- **PROVIDED DATA**
+ + + + + + +

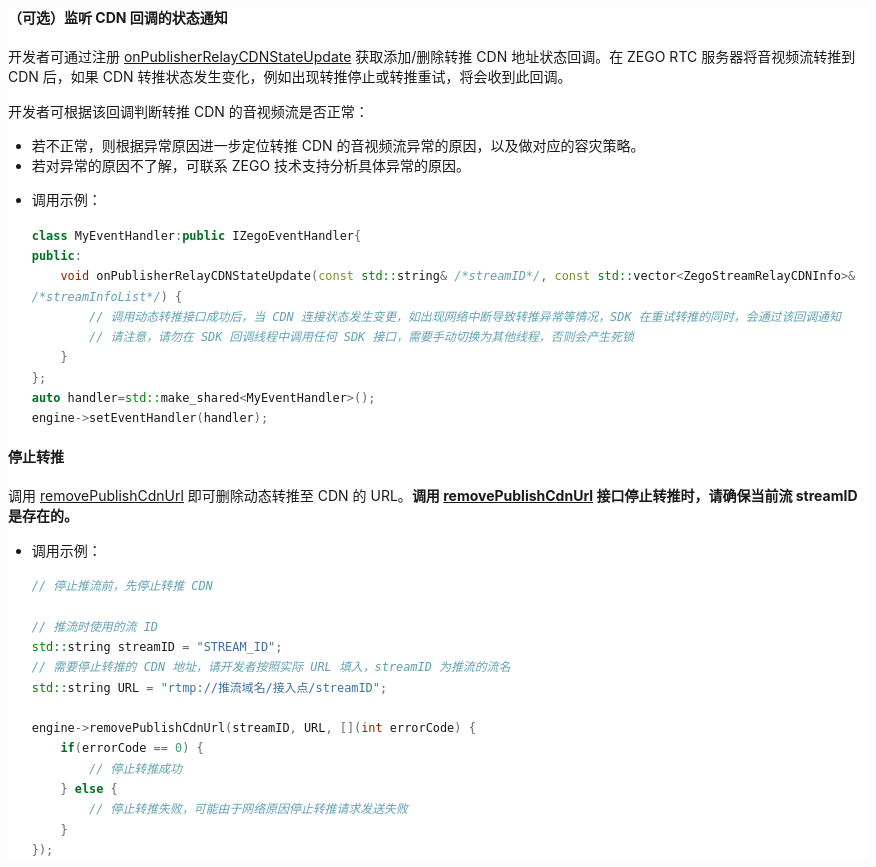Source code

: #### （可选）监听 CDN 回调的状态通知

开发者可通过注册 [onPublisherRelayCDNStateUpdate](https://doc-zh.zego.im/article/api?doc=Express_Video_SDK_API~cpp_linux~class~IZegoEventHandler#on-publisher-relay-cdn-state-update) 获取添加/删除转推 CDN 地址状态回调。在 ZEGO RTC 服务器将音视频流转推到 CDN 后，如果 CDN 转推状态发生变化，例如出现转推停止或转推重试，将会收到此回调。

<Note title="说明">


开发者可根据该回调判断转推 CDN 的音视频流是否正常：

* 若不正常，则根据异常原因进一步定位转推 CDN 的音视频流异常的原因，以及做对应的容灾策略。
* 若对异常的原因不了解，可联系 ZEGO 技术支持分析具体异常的原因。

</Note>



- 调用示例：

    ```cpp
    class MyEventHandler:public IZegoEventHandler{
    public:
        void onPublisherRelayCDNStateUpdate(const std::string& /*streamID*/, const std::vector<ZegoStreamRelayCDNInfo>& /*streamInfoList*/) {
            // 调用动态转推接口成功后，当 CDN 连接状态发生变更，如出现网络中断导致转推异常等情况，SDK 在重试转推的同时，会通过该回调通知
            // 请注意，请勿在 SDK 回调线程中调用任何 SDK 接口，需要手动切换为其他线程，否则会产生死锁
        }
    };
    auto handler=std::make_shared<MyEventHandler>();
    engine->setEventHandler(handler);
    ```


#### 停止转推

调用 [removePublishCdnUrl](https://doc-zh.zego.im/article/api?doc=Express_Video_SDK_API~CPP_linux~class~zego-express-i-zego-express-engine#remove-publish-cdn-url) 即可删除动态转推至 CDN 的 URL。**调用 [removePublishCdnUrl](https://doc-zh.zego.im/article/api?doc=Express_Video_SDK_API~CPP_linux~class~zego-express-i-zego-express-engine#remove-publish-cdn-url) 接口停止转推时，请确保当前流 streamID 是存在的。**

- 调用示例：

    ```cpp
    // 停止推流前，先停止转推 CDN

    // 推流时使用的流 ID
    std::string streamID = "STREAM_ID";
    // 需要停止转推的 CDN 地址，请开发者按照实际 URL 填入，streamID 为推流的流名
    std::string URL = "rtmp://推流域名/接入点/streamID";

    engine->removePublishCdnUrl(streamID, URL, [](int errorCode) {
        if(errorCode == 0) {
            // 停止转推成功
        } else {
            // 停止转推失败，可能由于网络原因停止转推请求发送失败
        }
    });
    ```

+ + + + + + +

- **ASSIGNED TASK**
Reproduce every line of the listing above in which the string "errorCode" appears.

- **RESULT**
    engine->removePublishCdnUrl(streamID, URL, [](int errorCode) {
        if(errorCode == 0) {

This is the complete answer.